Reporting On Contaminated Hamburger Wins 2010 Pulitzer Prize

The 2010 Pulitzer Prize for explanatory reporting was awarded to Michael Moss and members of the New York Times staff, in the words of the Pulitzer Prize committee, for “relentless reporting on contaminated hamburger and other food safety issues that, in print and online, spotlighted defects in federal regulation and led to improved practices.”  In announcing its receipt of this prize, the New York Times summarized the reporting by Mr. Moss as an exploration of “why, 16 years after a major E. coli outbreak attributed to tainted hamburgers, ground beef containing the pathogen remained such a common threat.”

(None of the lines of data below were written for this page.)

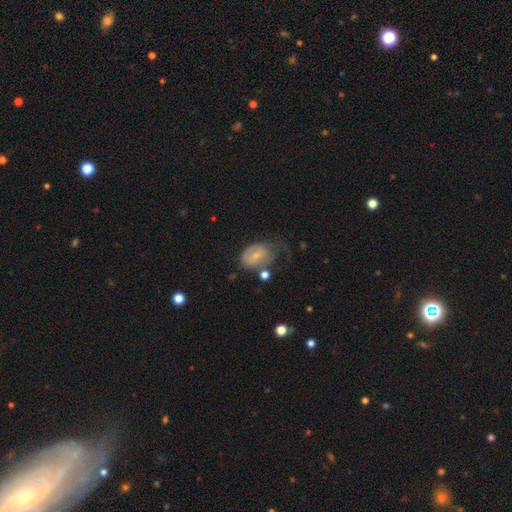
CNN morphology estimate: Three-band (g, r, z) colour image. It shows a smooth galaxy with no disk features (51%) that is in between round and cigar-shaped (76%). Merging: major disturbance (38%).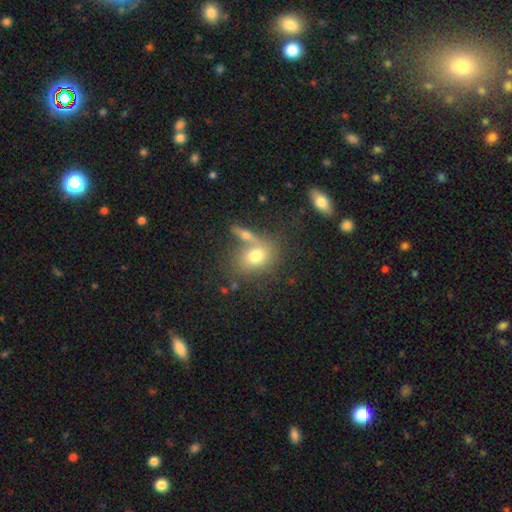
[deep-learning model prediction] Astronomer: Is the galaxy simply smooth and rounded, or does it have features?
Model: smooth — 71%.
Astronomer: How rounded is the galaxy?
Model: in between — 53% (runner-up: round, 45%).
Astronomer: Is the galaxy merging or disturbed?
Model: none — 48% (runner-up: merger, 33%).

In The Burger That Shattered Her Life, Trail of E. Coli Shows Flaws in Ground Beef Inspection System, published in print by the New York Times on the front page of its Sunday, October 4, 2009 paper, reporter Moss told the story of a single hamburger that infected Stephanie Smith, a 22-year-old children’s dance instructor with E. coli in the fall of 2007 and left her paralyzed.  Michael Moss followed up this report with Company’s Record on Treatment of Beef is Called Into Question published on December 31, 2009,which reported on practices at beef processing plants operated by Beef Products Inc., a supplier to Cargill, one of the nation’s largest hamburger makers.  Beef Products Inc. injects fatty beef trimmings with ammonia to remove E. coli and salmonella.  According to Moss, “Within the U.S.D.A., the treated beef has been a source of friction for years.”